The numbers need to be read carefully. The 4.49 percent figure belonged to a single 152-layer model on the validation set. The 3.57 percent figure came from an ensemble on the test set. That distinction matters because ImageNet competition systems often combined multiple models and evaluation choices to squeeze out additional accuracy. Even with that caveat, the result marked a clear transition. The winning classification entry was no longer a sixteen- or twenty-two-layer system. It was built around residual networks whose depths had recently looked implausible for plain convolutional training.

The success of the residual representations extended well beyond pure classification. The official ILSVRC 2015 results page listed the MSRA team at the top of the object detection standings by mean average precision, as well as at the top of the classification and localization task with a classification error of 0.03567. The ResNet paper reported sweeping first-place finishes across ImageNet detection, ImageNet localization, COCO detection, and COCO segmentation. The representations learned by the extremely deep networks proved highly transferable; replacing the VGG-16 backbone with a ResNet-101 architecture in the Faster R-CNN framework improved the standard COCO detection metric by 6.0 points, representing a 28 percent relative improvement.
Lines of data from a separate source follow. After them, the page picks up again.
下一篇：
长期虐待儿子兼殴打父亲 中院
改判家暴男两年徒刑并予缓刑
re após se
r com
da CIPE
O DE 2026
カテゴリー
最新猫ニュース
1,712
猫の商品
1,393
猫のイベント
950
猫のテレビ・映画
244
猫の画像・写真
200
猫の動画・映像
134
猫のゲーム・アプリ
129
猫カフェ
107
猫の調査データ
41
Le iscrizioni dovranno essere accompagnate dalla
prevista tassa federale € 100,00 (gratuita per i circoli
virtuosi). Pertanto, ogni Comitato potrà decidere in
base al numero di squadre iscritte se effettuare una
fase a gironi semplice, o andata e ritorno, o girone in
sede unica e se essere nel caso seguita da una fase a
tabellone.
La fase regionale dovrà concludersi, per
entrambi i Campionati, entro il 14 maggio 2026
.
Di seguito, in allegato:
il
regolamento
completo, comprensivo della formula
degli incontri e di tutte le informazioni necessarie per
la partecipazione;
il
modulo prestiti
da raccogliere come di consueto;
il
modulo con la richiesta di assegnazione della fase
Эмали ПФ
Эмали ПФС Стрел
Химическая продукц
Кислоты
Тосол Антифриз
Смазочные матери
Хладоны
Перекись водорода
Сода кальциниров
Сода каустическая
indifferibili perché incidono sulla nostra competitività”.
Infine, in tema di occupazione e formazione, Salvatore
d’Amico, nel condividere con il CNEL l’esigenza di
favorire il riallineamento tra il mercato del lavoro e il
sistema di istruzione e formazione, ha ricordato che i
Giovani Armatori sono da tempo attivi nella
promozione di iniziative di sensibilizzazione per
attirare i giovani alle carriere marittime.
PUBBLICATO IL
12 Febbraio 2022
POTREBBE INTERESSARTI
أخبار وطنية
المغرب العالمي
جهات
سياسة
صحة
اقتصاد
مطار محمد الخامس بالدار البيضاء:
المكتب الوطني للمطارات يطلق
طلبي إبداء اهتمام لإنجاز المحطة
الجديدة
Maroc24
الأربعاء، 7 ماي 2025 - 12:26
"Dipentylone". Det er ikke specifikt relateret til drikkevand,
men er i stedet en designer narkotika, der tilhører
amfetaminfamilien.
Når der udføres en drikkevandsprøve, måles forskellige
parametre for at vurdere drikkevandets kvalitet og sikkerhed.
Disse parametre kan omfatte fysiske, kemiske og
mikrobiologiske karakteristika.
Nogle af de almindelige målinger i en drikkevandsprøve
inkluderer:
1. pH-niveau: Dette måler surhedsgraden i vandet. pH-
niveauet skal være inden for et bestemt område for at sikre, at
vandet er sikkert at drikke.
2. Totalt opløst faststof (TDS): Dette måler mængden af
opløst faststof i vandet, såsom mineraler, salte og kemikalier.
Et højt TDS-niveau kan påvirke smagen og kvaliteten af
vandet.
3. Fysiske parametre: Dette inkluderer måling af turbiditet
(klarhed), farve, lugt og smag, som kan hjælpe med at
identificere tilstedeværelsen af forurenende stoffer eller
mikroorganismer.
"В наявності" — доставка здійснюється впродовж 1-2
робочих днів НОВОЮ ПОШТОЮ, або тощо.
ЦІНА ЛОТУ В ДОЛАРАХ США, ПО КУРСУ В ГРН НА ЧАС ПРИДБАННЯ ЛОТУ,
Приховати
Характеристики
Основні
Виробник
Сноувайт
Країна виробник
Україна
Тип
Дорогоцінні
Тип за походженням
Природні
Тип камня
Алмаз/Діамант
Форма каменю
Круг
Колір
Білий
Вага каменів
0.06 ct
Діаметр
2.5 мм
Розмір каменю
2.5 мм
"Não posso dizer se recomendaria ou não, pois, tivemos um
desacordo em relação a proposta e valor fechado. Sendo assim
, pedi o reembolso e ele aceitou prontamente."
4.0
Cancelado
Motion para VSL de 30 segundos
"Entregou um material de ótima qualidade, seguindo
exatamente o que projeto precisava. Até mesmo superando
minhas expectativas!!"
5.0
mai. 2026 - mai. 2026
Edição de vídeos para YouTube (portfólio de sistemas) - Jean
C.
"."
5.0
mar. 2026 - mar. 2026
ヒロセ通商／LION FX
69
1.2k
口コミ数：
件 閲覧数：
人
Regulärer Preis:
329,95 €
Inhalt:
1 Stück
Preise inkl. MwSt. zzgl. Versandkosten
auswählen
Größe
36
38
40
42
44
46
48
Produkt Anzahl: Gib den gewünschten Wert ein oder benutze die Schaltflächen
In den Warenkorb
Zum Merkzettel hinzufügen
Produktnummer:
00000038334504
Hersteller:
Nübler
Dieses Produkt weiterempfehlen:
That transfer result is historically important because it shows what the paper meant by representations. A classifier trained on ImageNet was not valuable only because it chose among ImageNet labels. Its convolutional layers could become the visual backbone of a detector, where the task was to locate and classify objects in an image rather than assign a single image-level category. In the Faster R-CNN comparison, the detection framework remained the frame of reference while the backbone changed from VGG-16 to ResNet-101. The gain therefore pointed to the learned visual features themselves. Residual depth produced internal representations useful beyond the classification leaderboard.

However, the authors were careful to identify the limits of their approach, ensuring that depth was not presented as limitless magic. To test the extreme boundaries of residual learning, they trained an astounding 1202-layer ResNet on the CIFAR-10 dataset. The model successfully optimized, achieving a training error below 0.1 percent without encountering the degradation problem that halted plain networks. The optimizer was capable of handling over a thousand layers.

Yet, this optimization success did not translate into a generalization victory. The 1202-layer model produced a test error of 7.93 percent, which was worse than the performance of a shallower 110-layer residual model. The authors straightforwardly attributed this drop in test performance to overfitting, noting that the 1202-layer network was likely unnecessarily large for the CIFAR-10 dataset. This was the clean inverse of the earlier degradation problem. In the plain networks, more layers could not even reduce training error properly. In the 1202-layer residual network, training error nearly vanished, but test performance worsened. Residual learning had solved one failure mode while exposing another.

This boundary defined the true legacy of the paper. Residual connections did not make arbitrary depth automatically useful for generalization, nor did they guarantee that more layers would always improve performance on unseen data. Instead, they separated the problem of optimization from the problem of capacity. Identity shortcuts made very deep networks trainable by changing what the stacked layers had to learn. Once that obstacle moved, the remaining questions became the familiar ones of data, regularization, computational cost, and whether additional capacity actually served the task. ResNet transformed extreme depth from a brittle aspiration into an engineering choice, turning shortcut connections from a local design option into a default grammar for deep learning.